在实际测试中，患者通过呼吸进入的空气含有不同浓度的这些气体，通过呼吸将其排出体外。

然后这些呼气气体被采集和分析，从而得到相关指标。

应用领域：氢气甲烷二氧化碳呼气试验广泛应用于临床和科研领域，可用于以下方面：1.消化系统疾病：氢气甲烷呼气试验可用于检测乳糖不耐受、蔗糖不耐受和细菌过度生长等消化系统疾病。

通过分析呼气中的氢气和甲烷含量，可以评估患者对乳糖和蔗糖的消化和吸收情况，并诊断细菌过度生长引起的消化问题。

2.肝功能评估：氢气呼气试验还可用于评估肝功能。

在肝疾病患者中，由于肝脏代谢能力的降低，氢气的清除能力也会受到影响。

通过分析呼气中的氢气浓度，可以间接评估肝功能的状况。

3.肺功能评估：二氧化碳呼气试验可用于评估肺功能，如慢性阻塞性肺疾病、哮喘等。

患者在测试过程中需吸入含有不同浓度二氧化碳的气体，然后呼气时二氧化碳的浓度会被测量和分析，从而评估肺功能的情况。

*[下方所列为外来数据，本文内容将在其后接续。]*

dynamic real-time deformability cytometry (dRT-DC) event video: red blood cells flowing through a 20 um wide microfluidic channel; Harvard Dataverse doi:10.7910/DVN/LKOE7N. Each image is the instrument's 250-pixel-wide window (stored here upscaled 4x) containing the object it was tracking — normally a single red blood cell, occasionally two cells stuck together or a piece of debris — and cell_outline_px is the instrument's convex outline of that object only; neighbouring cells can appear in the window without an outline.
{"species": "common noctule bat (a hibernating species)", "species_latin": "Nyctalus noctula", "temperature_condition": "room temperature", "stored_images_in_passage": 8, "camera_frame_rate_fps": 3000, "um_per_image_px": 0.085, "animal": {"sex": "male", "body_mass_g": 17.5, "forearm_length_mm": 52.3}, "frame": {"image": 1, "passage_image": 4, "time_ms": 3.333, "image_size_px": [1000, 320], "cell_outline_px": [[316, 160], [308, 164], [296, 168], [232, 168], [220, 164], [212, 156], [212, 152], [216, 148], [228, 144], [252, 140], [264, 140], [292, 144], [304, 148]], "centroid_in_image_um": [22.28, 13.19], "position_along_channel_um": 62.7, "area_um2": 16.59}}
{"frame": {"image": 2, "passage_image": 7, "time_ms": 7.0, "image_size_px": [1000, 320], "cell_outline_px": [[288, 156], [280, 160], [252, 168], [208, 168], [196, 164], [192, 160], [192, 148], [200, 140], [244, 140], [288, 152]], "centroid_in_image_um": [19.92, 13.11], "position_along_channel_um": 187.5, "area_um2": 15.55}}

优势：氢气甲烷二氧化碳呼气试验具有以下优势：1.无创性：呼气试验不需要穿刺和取样，对患者没有任何伤害，非常适合临床应用。

2.便捷性：呼气试验操作简便，无需特殊仪器和复杂的操作。

通常只需要在测试前作一些准备措施即可进行。

3.可重复性：呼气试验结果可重复性高，多次测试的结果具有较好的一致性。

这使得呼气试验成为一种可靠的监测和评估方法。

挑战：尽管氢气甲烷二氧化碳呼气试验在临床和科研领域有广泛应用，但也面临一些挑战：1.结果解读：呼气试验结果的解读需要专业医生进行，对于一般人来说可能较难理解。